The third characteristic has to do with issuing modifications through a view (not to the base table directly) that conflict with the view's query filter. When you issue such modifications, inserted or modified rows seem to disappear from the view. Suppose you created a view that selects all rows from the T1 table I used earlier, using the filter data-col LIKE 'a%'. If you insert into the view a row that has a value of d in datacol, the insertion succeeds. But when you query the view, you don't get the newly inserted row because it doesn't qualify for the view's query filter. To disallow modifications that conflict with the view's query filter, add WITH CHECK OPTION when creating the view. Run the following code to create the view VT1OnlyA, specifying the CHECK option:

CREATE VIEW VT1OnlyA AS
SELECT * FROM T1
WHERE datacol LIKE 'a%'
WITH CHECK OPTION

This view retrieves all rows in which the datacol value starts with a. Run the following INSERT statement to add a row that doesn't conflict with the filter:

INSERT INTO VT1OnlyA 
   VALUES(4, 'aa')

The statement completes successfully. If you query the view, you get two rows with the keycol values 1 and 4 and the datacol values a and aa, respectively. Next, try to run INSERT and UPDATE statements that conflict with the view's query filter:

INSERT INTO VT1OnlyA 
  VALUES (5, 'd')
UPDATE VT1OnlyA
SET datacol = 'e'
WHERE keycol = 1

You get an error in both cases, indicating that the statements conflict with the specified CHECK option.

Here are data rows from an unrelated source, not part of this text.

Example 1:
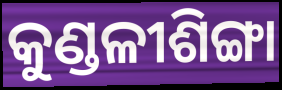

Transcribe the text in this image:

କୁଣ୍ଡଳୀଶିଙ୍ଗା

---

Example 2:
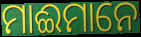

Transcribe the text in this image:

ମାଈମାନେ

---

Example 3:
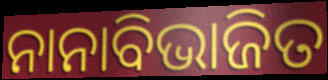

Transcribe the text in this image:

ନାନାବିଭାଜିତ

Now let's try the back door. If you perform the modifications through a graphical interface such as Enterprise Manager, the view behaves differently than you intended in respect to the three characteristics I specified. If you have access to the view but not to the base table, you get a security error when you try to modify data through Enterprise Manager. If you try to change several tables by referring to them at the same time through the view in Enterprise Manager, you are successful. But if you insert or modify underlying data through the view in Enterprise Manager, although the modification conflicts with the view's CHECK option, SQL Server won't reject the modification.

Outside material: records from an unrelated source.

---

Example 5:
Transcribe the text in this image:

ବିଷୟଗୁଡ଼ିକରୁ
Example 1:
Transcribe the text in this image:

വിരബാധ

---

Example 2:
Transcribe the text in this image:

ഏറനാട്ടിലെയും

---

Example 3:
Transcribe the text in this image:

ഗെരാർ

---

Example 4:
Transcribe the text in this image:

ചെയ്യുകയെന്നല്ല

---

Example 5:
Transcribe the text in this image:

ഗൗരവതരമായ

The reason views behave differently is that Enterprise Manager requests browse-mode metadata information from SQL Server through the client-side database interface and gets the base tables' metadata information. Enterprise Manager then constructs a query against the base tables instead of against the view, causing the problems.

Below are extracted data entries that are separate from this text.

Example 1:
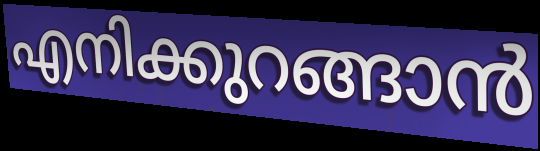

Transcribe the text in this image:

എനിക്കുറങ്ങാൻ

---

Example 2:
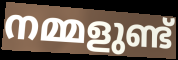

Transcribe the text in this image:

നമ്മളുണ്ട്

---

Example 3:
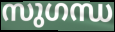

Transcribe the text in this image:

സുഗന്ധ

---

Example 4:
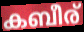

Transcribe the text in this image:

കബീര്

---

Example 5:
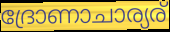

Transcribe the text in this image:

ദ്രോണാചാര്യര്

You can capture the query that Enterprise Manager submits by running a SQL Server Profiler trace while modifying the view. For example, if you run a trace and modify the VT1OnlyA view through Enterprise Manager, you capture the statement that Figure 3 shows. Notice that Enterprise Manager issues an UPDATE statement against the T1 table directly instead of against the view. Fortunately, you can easily prevent such problems. You simply alter the view by using the VIEW_METADATA option:

ALTER VIEW VT1OnlyA 
  WITH VIEW_METADATA AS
SELECT * FROM T1 
  WHERE datacol LIKE 'a%'
WITH CHECK OPTION

This option causes SQL Server to send metadata information of the view as if it were a table instead of the base tables' metadata. In this way, you close the back door.

Shut That Door


Although using back doors can be dangerous, you need to be able to recognize them when you run across them in your production databases and be able to provide alternatives. I hope that Microsoft's developers will realize that some of these SQL Server back doors could be of great value to T-SQL programmers as supported features.